_What you need to do_. Convert every line of source text in the data below into a JSON list of strings, with one string per line and blank lines omitted. Leave the pictures out of the answer.

_Collected data_.
---
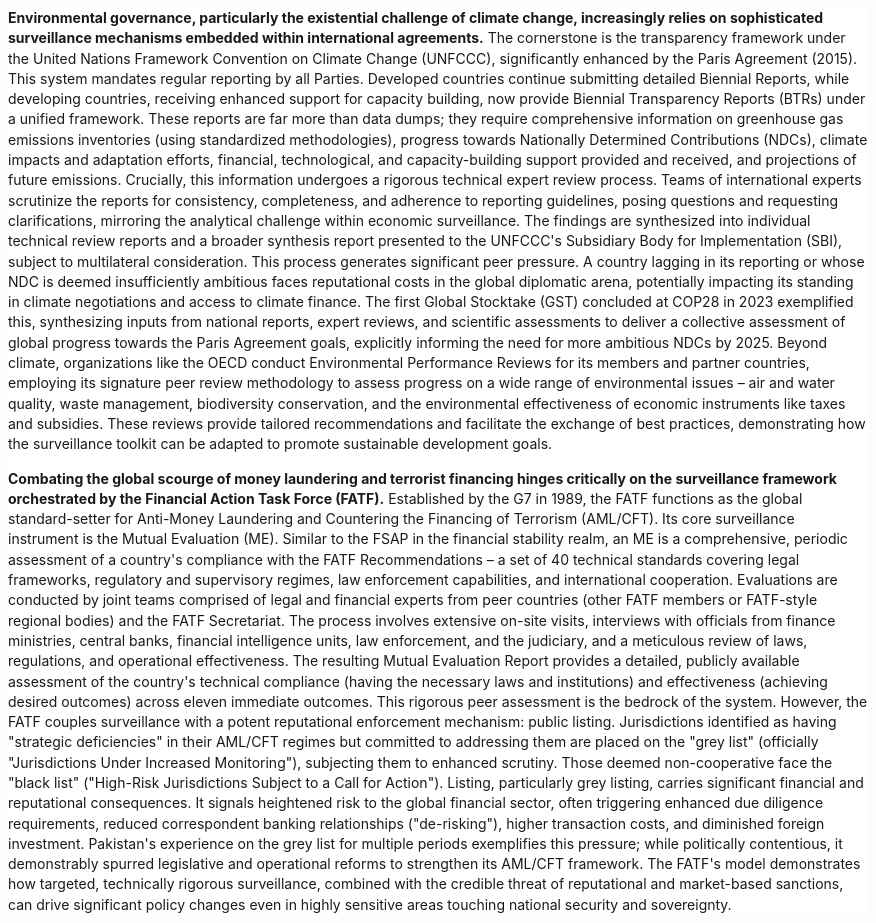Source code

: **Environmental governance, particularly the existential challenge of climate change, increasingly relies on sophisticated surveillance mechanisms embedded within international agreements.** The cornerstone is the transparency framework under the United Nations Framework Convention on Climate Change (UNFCCC), significantly enhanced by the Paris Agreement (2015). This system mandates regular reporting by all Parties. Developed countries continue submitting detailed Biennial Reports, while developing countries, receiving enhanced support for capacity building, now provide Biennial Transparency Reports (BTRs) under a unified framework. These reports are far more than data dumps; they require comprehensive information on greenhouse gas emissions inventories (using standardized methodologies), progress towards Nationally Determined Contributions (NDCs), climate impacts and adaptation efforts, financial, technological, and capacity-building support provided and received, and projections of future emissions. Crucially, this information undergoes a rigorous technical expert review process. Teams of international experts scrutinize the reports for consistency, completeness, and adherence to reporting guidelines, posing questions and requesting clarifications, mirroring the analytical challenge within economic surveillance. The findings are synthesized into individual technical review reports and a broader synthesis report presented to the UNFCCC's Subsidiary Body for Implementation (SBI), subject to multilateral consideration. This process generates significant peer pressure. A country lagging in its reporting or whose NDC is deemed insufficiently ambitious faces reputational costs in the global diplomatic arena, potentially impacting its standing in climate negotiations and access to climate finance. The first Global Stocktake (GST) concluded at COP28 in 2023 exemplified this, synthesizing inputs from national reports, expert reviews, and scientific assessments to deliver a collective assessment of global progress towards the Paris Agreement goals, explicitly informing the need for more ambitious NDCs by 2025. Beyond climate, organizations like the OECD conduct Environmental Performance Reviews for its members and partner countries, employing its signature peer review methodology to assess progress on a wide range of environmental issues – air and water quality, waste management, biodiversity conservation, and the environmental effectiveness of economic instruments like taxes and subsidies. These reviews provide tailored recommendations and facilitate the exchange of best practices, demonstrating how the surveillance toolkit can be adapted to promote sustainable development goals.

**Combating the global scourge of money laundering and terrorist financing hinges critically on the surveillance framework orchestrated by the Financial Action Task Force (FATF).** Established by the G7 in 1989, the FATF functions as the global standard-setter for Anti-Money Laundering and Countering the Financing of Terrorism (AML/CFT). Its core surveillance instrument is the Mutual Evaluation (ME). Similar to the FSAP in the financial stability realm, an ME is a comprehensive, periodic assessment of a country's compliance with the FATF Recommendations – a set of 40 technical standards covering legal frameworks, regulatory and supervisory regimes, law enforcement capabilities, and international cooperation. Evaluations are conducted by joint teams comprised of legal and financial experts from peer countries (other FATF members or FATF-style regional bodies) and the FATF Secretariat. The process involves extensive on-site visits, interviews with officials from finance ministries, central banks, financial intelligence units, law enforcement, and the judiciary, and a meticulous review of laws, regulations, and operational effectiveness. The resulting Mutual Evaluation Report provides a detailed, publicly available assessment of the country's technical compliance (having the necessary laws and institutions) and effectiveness (achieving desired outcomes) across eleven immediate outcomes. This rigorous peer assessment is the bedrock of the system. However, the FATF couples surveillance with a potent reputational enforcement mechanism: public listing. Jurisdictions identified as having "strategic deficiencies" in their AML/CFT regimes but committed to addressing them are placed on the "grey list" (officially "Jurisdictions Under Increased Monitoring"), subjecting them to enhanced scrutiny. Those deemed non-cooperative face the "black list" ("High-Risk Jurisdictions Subject to a Call for Action"). Listing, particularly grey listing, carries significant financial and reputational consequences. It signals heightened risk to the global financial sector, often triggering enhanced due diligence requirements, reduced correspondent banking relationships ("de-risking"), higher transaction costs, and diminished foreign investment. Pakistan's experience on the grey list for multiple periods exemplifies this pressure; while politically contentious, it demonstrably spurred legislative and operational reforms to strengthen its AML/CFT framework. The FATF's model demonstrates how targeted, technically rigorous surveillance, combined with the credible threat of reputational and market-based sanctions, can drive significant policy changes even in highly sensitive areas touching national security and sovereignty.
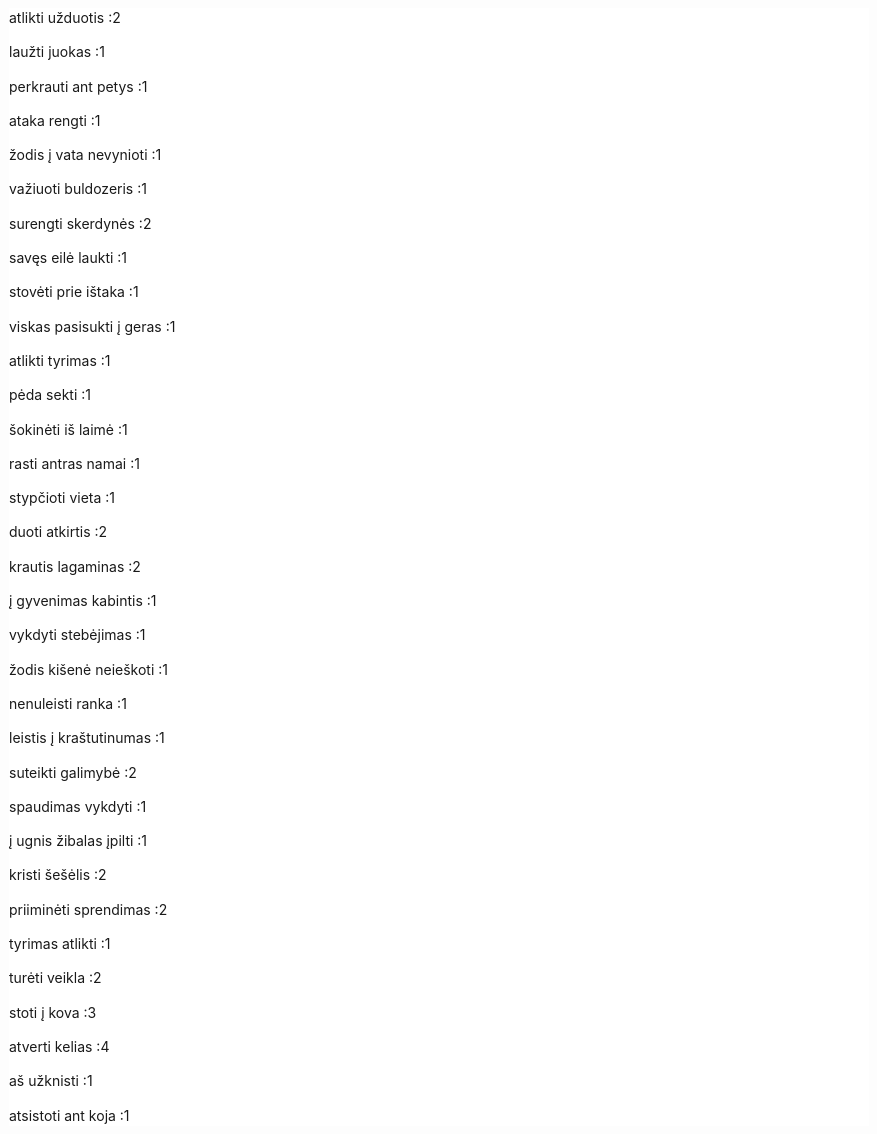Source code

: atlikti užduotis :2

laužti juokas :1

perkrauti ant petys :1

ataka rengti :1

žodis į vata nevynioti :1

važiuoti buldozeris :1

surengti skerdynės :2

savęs eilė laukti :1

stovėti prie ištaka :1

viskas pasisukti į geras :1

atlikti tyrimas :1

pėda sekti :1

šokinėti iš laimė :1

rasti antras namai :1

stypčioti vieta :1

duoti atkirtis :2

krautis lagaminas :2

į gyvenimas kabintis :1

vykdyti stebėjimas :1

žodis kišenė neieškoti :1

nenuleisti ranka :1

leistis į kraštutinumas :1

suteikti galimybė :2

spaudimas vykdyti :1

į ugnis žibalas įpilti :1

kristi šešėlis :2

priiminėti sprendimas :2

tyrimas atlikti :1

turėti veikla :2

stoti į kova :3

atverti kelias :4

aš užknisti :1

atsistoti ant koja :1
---
_Solution for this problem_.
[
  "Source code",
  ": **Environmental governance, particularly the existential challenge of climate change, increasingly relies on sophisticated surveillance mechanisms embedded within international agreements.** The cornerstone is the transparency framework under the United Nations Framework Convention on Climate Change (UNFCCC), significantly enhanced by the Paris Agreement (2015). This system mandates regular reporting by all Parties. Developed countries continue submitting detailed Biennial Reports, while developing countries, receiving enhanced support for capacity building, now provide Biennial Transparency Reports (BTRs) under a unified framework. These reports are far more than data dumps; they require comprehensive information on greenhouse gas emissions inventories (using standardized methodologies), progress towards Nationally Determined Contributions (NDCs), climate impacts and adaptation efforts, financial, technological, and capacity-building support provided and received, and projections of future emissions. Crucially, this information undergoes a rigorous technical expert review process. Teams of international experts scrutinize the reports for consistency, completeness, and adherence to reporting guidelines, posing questions and requesting clarifications, mirroring the analytical challenge within economic surveillance. The findings are synthesized into individual technical review reports and a broader synthesis report presented to the UNFCCC's Subsidiary Body for Implementation (SBI), subject to multilateral consideration. This process generates significant peer pressure. A country lagging in its reporting or whose NDC is deemed insufficiently ambitious faces reputational costs in the global diplomatic arena, potentially impacting its standing in climate negotiations and access to climate finance. The first Global Stocktake (GST) concluded at COP28 in 2023 exemplified this, synthesizing inputs from national reports, expert reviews, and scientific assessments to deliver a collective assessment of global progress towards the Paris Agreement goals, explicitly informing the need for more ambitious NDCs by 2025. Beyond climate, organizations like the OECD conduct Environmental Performance Reviews for its members and partner countries, employing its signature peer review methodology to assess progress on a wide range of environmental issues – air and water quality, waste management, biodiversity conservation, and the environmental effectiveness of economic instruments like taxes and subsidies. These reviews provide tailored recommendations and facilitate the exchange of best practices, demonstrating how the surveillance toolkit can be adapted to promote sustainable development goals.",
  "**Combating the global scourge of money laundering and terrorist financing hinges critically on the surveillance framework orchestrated by the Financial Action Task Force (FATF).** Established by the G7 in 1989, the FATF functions as the global standard-setter for Anti-Money Laundering and Countering the Financing of Terrorism (AML/CFT). Its core surveillance instrument is the Mutual Evaluation (ME). Similar to the FSAP in the financial stability realm, an ME is a comprehensive, periodic assessment of a country's compliance with the FATF Recommendations – a set of 40 technical standards covering legal frameworks, regulatory and supervisory regimes, law enforcement capabilities, and international cooperation. Evaluations are conducted by joint teams comprised of legal and financial experts from peer countries (other FATF members or FATF-style regional bodies) and the FATF Secretariat. The process involves extensive on-site visits, interviews with officials from finance ministries, central banks, financial intelligence units, law enforcement, and the judiciary, and a meticulous review of laws, regulations, and operational effectiveness. The resulting Mutual Evaluation Report provides a detailed, publicly available assessment of the country's technical compliance (having the necessary laws and institutions) and effectiveness (achieving desired outcomes) across eleven immediate outcomes. This rigorous peer assessment is the bedrock of the system. However, the FATF couples surveillance with a potent reputational enforcement mechanism: public listing. Jurisdictions identified as having \"strategic deficiencies\" in their AML/CFT regimes but committed to addressing them are placed on the \"grey list\" (officially \"Jurisdictions Under Increased Monitoring\"), subjecting them to enhanced scrutiny. Those deemed non-cooperative face the \"black list\" (\"High-Risk Jurisdictions Subject to a Call for Action\"). Listing, particularly grey listing, carries significant financial and reputational consequences. It signals heightened risk to the global financial sector, often triggering enhanced due diligence requirements, reduced correspondent banking relationships (\"de-risking\"), higher transaction costs, and diminished foreign investment. Pakistan's experience on the grey list for multiple periods exemplifies this pressure; while politically contentious, it demonstrably spurred legislative and operational reforms to strengthen its AML/CFT framework. The FATF's model demonstrates how targeted, technically rigorous surveillance, combined with the credible threat of reputational and market-based sanctions, can drive significant policy changes even in highly sensitive areas touching national security and sovereignty.",
  "Source code",
  ": atlikti užduotis :2",
  "laužti juokas :1",
  "perkrauti ant petys :1",
  "ataka rengti :1",
  "žodis į vata nevynioti :1",
  "važiuoti buldozeris :1",
  "surengti skerdynės :2",
  "savęs eilė laukti :1",
  "stovėti prie ištaka :1",
  "viskas pasisukti į geras :1",
  "atlikti tyrimas :1",
  "pėda sekti :1",
  "šokinėti iš laimė :1",
  "rasti antras namai :1",
  "stypčioti vieta :1",
  "duoti atkirtis :2",
  "krautis lagaminas :2",
  "į gyvenimas kabintis :1",
  "vykdyti stebėjimas :1",
  "žodis kišenė neieškoti :1",
  "nenuleisti ranka :1",
  "leistis į kraštutinumas :1",
  "suteikti galimybė :2",
  "spaudimas vykdyti :1",
  "į ugnis žibalas įpilti :1",
  "kristi šešėlis :2",
  "priiminėti sprendimas :2",
  "tyrimas atlikti :1",
  "turėti veikla :2",
  "stoti į kova :3",
  "atverti kelias :4",
  "aš užknisti :1",
  "atsistoti ant koja :1"
]